Kurdish Sunni cleric from Iran
Abdulrahman Fattahi (عبدالرحمان فتاحی; عەبدوڕەحمان فەتاحی), also known by his nom de guerre Abu Safiya al-Kurdi (أَبُوْ صَفِيَّةُ ٱلْكُرْدِيّْ), was a Kurdish Sunni cleric from Iran. He was a member of Al-Nusra Front and later Hay'at Tahrir al-Sham. After the Fall of the Assad regime, he was appointed as the advisor for Iranian affairs. He was the first Kurd to hold a Syrian governmental position after the dissolution of Ba'athist Syria.

== Biography ==
Fattahi was born in the early 1950s in Sulgheh, a village near Mahabad in Iranian Kurdistan. In the 1970s, he travelled to Iraqi Kurdistan and began his studies under Abdulqadir Tawhidi. While completing his studies, Fattahi was a member of the Kurdistan Islamic Movement of Osman Abdulaziz, and lived in the Islamic Emirate of Kurdistan. Fattahi completed his studies in 1996, afterwards he returned to Iran and earned his clerical license from Shafi Burhani, and became the imam of Khalifan, Mahabad. In Iran, he was arrested for ties to the Kurdistan Brigades, and detained numerous other times. In 2011, he was sentenced to three years in Gohardasht Prison. After his release in 2014, he left for Syria. Around 3,000 Islamist Kurds had travelled to Syria at that time, and were divided between Ansar al-Islam and the Islamic State. However, Fattahi took a different route and joined Al-Nusra Front. Fattahi founded the "Sunni Muhajireen Movement of Iran", which was a predominantly Kurdish group within Al-Nusra Front. There were around 300 Kurds in Al-Nusra Front before its disbandment.

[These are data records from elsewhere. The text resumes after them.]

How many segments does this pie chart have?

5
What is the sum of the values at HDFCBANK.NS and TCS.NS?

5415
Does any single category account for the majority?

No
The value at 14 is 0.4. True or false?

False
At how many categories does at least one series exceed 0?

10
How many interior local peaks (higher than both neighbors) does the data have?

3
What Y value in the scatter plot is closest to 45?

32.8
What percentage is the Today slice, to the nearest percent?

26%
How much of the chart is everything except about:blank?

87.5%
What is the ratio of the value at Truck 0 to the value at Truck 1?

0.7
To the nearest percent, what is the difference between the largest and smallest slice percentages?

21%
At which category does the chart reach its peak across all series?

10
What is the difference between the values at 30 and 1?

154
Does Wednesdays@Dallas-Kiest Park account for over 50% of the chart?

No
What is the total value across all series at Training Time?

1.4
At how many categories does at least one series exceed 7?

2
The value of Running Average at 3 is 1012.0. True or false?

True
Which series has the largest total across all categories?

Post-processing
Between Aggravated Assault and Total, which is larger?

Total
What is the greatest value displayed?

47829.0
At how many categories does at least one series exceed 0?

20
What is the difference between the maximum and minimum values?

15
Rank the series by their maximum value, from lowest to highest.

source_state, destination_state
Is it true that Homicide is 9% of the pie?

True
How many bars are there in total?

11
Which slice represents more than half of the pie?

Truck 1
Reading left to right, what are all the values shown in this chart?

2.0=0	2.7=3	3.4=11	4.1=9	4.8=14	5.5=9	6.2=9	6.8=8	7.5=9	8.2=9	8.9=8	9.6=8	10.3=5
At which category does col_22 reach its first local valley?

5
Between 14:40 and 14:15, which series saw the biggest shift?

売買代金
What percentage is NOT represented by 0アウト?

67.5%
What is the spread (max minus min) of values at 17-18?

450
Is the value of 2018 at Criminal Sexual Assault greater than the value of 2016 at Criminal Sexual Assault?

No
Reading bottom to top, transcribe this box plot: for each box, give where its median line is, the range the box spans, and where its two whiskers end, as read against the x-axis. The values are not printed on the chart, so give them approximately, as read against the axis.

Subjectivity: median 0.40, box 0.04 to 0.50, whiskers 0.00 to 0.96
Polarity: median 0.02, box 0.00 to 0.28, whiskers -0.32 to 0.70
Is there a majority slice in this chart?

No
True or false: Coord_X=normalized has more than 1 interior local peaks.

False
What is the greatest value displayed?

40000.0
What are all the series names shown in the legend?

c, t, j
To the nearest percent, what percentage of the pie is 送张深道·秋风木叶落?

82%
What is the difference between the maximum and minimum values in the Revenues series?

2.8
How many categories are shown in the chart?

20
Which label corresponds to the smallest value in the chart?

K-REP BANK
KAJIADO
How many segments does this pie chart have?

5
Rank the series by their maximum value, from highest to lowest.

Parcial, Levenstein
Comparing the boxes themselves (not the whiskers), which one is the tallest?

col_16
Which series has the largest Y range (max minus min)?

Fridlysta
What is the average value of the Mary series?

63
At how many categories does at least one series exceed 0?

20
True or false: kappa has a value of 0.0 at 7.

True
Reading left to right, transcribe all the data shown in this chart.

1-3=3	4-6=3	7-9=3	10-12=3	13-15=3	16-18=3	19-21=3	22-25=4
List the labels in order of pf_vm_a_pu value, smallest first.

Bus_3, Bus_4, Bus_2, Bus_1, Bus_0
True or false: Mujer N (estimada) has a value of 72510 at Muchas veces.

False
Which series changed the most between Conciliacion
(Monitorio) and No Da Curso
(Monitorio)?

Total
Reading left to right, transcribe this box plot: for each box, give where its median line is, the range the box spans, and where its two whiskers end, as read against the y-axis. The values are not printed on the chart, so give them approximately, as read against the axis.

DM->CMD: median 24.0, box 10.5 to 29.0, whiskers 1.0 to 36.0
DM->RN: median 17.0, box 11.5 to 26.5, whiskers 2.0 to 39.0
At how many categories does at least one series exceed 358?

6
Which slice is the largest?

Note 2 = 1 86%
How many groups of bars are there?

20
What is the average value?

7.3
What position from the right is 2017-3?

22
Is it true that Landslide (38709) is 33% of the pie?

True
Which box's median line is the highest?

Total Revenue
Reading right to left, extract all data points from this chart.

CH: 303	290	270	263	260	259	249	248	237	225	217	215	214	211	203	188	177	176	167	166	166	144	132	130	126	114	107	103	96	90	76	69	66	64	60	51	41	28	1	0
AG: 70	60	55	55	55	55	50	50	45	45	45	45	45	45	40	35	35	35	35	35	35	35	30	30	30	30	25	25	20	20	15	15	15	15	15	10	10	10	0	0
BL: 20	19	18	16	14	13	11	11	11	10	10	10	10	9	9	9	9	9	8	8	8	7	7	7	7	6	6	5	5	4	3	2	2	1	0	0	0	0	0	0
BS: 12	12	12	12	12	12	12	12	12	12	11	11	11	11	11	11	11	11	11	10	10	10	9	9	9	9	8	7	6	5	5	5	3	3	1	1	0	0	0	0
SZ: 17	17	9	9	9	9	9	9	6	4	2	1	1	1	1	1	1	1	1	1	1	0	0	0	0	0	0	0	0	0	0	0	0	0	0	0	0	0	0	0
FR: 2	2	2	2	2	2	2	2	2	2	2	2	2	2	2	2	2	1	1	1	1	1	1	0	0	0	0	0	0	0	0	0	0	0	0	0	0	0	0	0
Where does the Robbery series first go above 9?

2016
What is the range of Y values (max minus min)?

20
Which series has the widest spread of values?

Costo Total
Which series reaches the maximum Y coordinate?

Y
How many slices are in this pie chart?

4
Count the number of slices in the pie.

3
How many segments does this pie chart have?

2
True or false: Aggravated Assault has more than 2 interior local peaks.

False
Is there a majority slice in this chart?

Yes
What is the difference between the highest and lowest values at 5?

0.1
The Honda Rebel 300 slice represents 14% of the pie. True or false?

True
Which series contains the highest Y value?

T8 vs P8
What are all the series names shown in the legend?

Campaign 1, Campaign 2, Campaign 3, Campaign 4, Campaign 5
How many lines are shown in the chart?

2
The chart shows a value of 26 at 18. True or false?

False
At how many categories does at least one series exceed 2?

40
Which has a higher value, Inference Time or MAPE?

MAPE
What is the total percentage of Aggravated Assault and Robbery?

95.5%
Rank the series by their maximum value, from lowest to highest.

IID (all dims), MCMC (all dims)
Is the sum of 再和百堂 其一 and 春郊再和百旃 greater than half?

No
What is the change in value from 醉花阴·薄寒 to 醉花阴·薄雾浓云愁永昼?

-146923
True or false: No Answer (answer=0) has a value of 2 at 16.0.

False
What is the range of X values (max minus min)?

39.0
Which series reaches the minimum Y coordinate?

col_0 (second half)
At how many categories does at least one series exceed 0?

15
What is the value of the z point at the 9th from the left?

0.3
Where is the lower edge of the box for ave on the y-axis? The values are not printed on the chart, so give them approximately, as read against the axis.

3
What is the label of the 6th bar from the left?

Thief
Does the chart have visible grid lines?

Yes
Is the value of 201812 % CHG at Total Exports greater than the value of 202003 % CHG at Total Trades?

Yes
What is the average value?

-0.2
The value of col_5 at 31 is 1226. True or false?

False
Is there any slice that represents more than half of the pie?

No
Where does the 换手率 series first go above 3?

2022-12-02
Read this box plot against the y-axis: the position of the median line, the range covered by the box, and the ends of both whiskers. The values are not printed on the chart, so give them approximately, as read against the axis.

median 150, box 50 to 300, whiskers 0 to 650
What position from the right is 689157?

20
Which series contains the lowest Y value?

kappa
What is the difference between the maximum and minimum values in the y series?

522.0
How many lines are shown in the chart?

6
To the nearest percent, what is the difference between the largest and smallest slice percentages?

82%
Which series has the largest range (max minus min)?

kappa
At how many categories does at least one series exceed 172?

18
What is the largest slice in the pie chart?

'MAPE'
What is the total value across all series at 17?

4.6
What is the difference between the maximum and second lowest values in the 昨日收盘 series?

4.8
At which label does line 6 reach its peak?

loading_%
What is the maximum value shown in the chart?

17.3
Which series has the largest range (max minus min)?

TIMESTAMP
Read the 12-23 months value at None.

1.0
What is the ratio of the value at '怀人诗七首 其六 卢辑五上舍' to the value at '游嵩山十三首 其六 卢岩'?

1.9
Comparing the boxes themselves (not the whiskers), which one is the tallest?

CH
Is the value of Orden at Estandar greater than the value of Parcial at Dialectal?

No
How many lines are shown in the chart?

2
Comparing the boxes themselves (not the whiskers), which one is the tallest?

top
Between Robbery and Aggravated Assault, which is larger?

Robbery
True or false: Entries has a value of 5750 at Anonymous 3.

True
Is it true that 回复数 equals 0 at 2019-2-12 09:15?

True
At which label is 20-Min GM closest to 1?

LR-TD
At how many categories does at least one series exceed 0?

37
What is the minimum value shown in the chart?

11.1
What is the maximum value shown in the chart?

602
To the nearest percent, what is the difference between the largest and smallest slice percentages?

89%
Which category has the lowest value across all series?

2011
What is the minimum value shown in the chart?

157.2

Fattahi accompanied Ahmed al-Sharaa after his split with Al-Qaeda and creation of Hay'at Tahrir al-Sham. Throughout the Syrian civil war, Fattahi lived in Idlib, where he served as a Sharia judge. After the fall of the Assad regime, he was appointed by Ahmed al-Sharaa as his deputy and advisor for Iranian affairs, becoming the first Kurd to hold a position in the new Syrian government. Fattahi later gave a speech in Kurdish at the Umayyad Mosque, where he wished for the "freedom of Jerusalem" after Syria, and threatened the Iranian government. His usage of Kurdish in public drew much attention due to the restrictions under the Assad regime.

It was reported that Fattahi died in the July 2025 Israeli airstrikes on Damascus. Later in 2025, Iranian sources claimed he had been one of the top recruiters in Iran for Salafi jihadist groups.